*** Data supplied ***
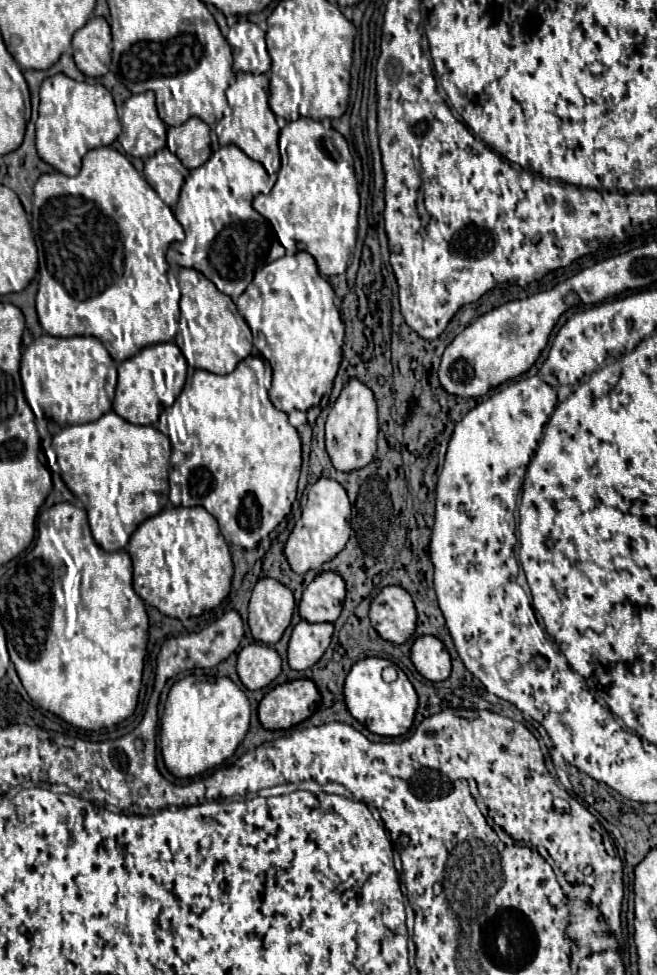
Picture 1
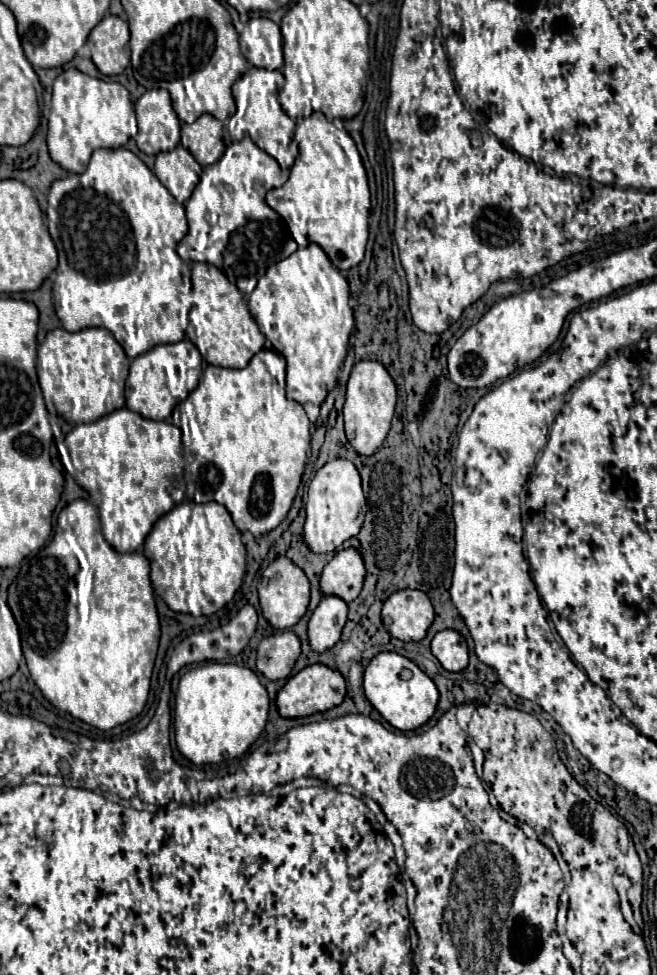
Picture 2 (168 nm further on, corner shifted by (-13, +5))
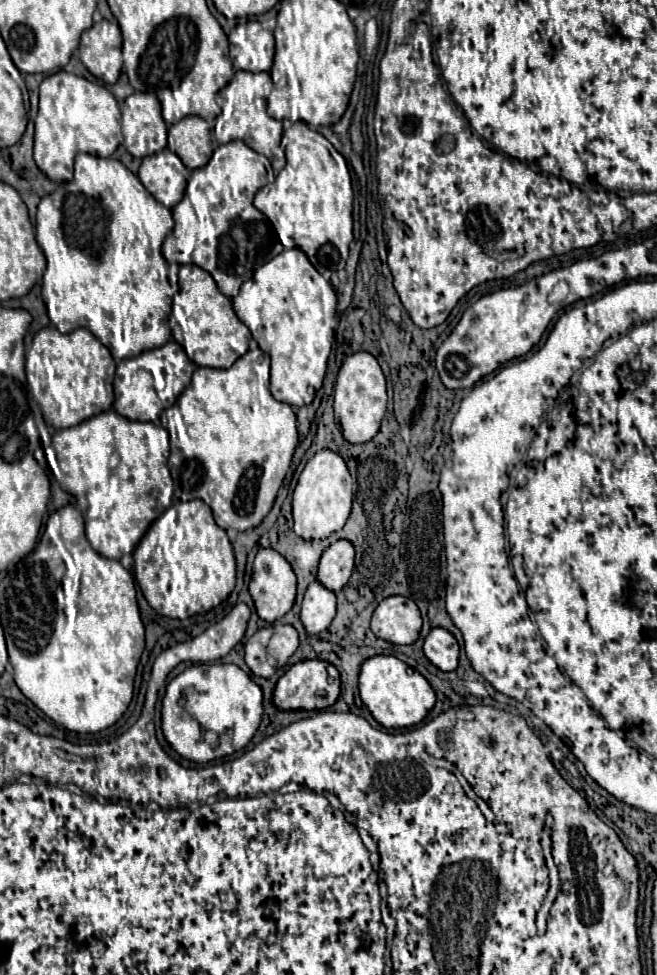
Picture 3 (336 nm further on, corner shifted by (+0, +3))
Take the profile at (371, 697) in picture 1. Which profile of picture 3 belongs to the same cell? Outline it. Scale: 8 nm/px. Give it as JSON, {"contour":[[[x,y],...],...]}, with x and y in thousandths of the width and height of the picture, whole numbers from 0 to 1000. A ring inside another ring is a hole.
{"contour":[[[600,673],[560,675],[548,687],[545,708],[551,720],[557,722],[569,738],[591,749],[633,745],[636,741],[642,741],[642,736],[654,730],[654,726],[664,720],[661,708],[654,706],[651,697],[639,689],[633,689],[630,685],[624,685],[621,681],[615,681]]]}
*** End of Data supplied ***
» Work to be completed
Search the entries for the line holding "Picture 3 (336". Return that line and the ones after it through the last, exactly.

» Response to this task
Picture 3 (336 nm further on, corner shifted by (+0, +3))
Take the profile at (371, 697) in picture 1. Which profile of picture 3 belongs to the same cell? Outline it. Scale: 8 nm/px. Give it as JSON, {"contour":[[[x,y],...],...]}, with x and y in thousandths of the width and height of the picture, whole numbers from 0 to 1000. A ring inside another ring is a hole.
{"contour":[[[600,673],[560,675],[548,687],[545,708],[551,720],[557,722],[569,738],[591,749],[633,745],[636,741],[642,741],[642,736],[654,730],[654,726],[664,720],[661,708],[654,706],[651,697],[639,689],[633,689],[630,685],[624,685],[621,681],[615,681]]]}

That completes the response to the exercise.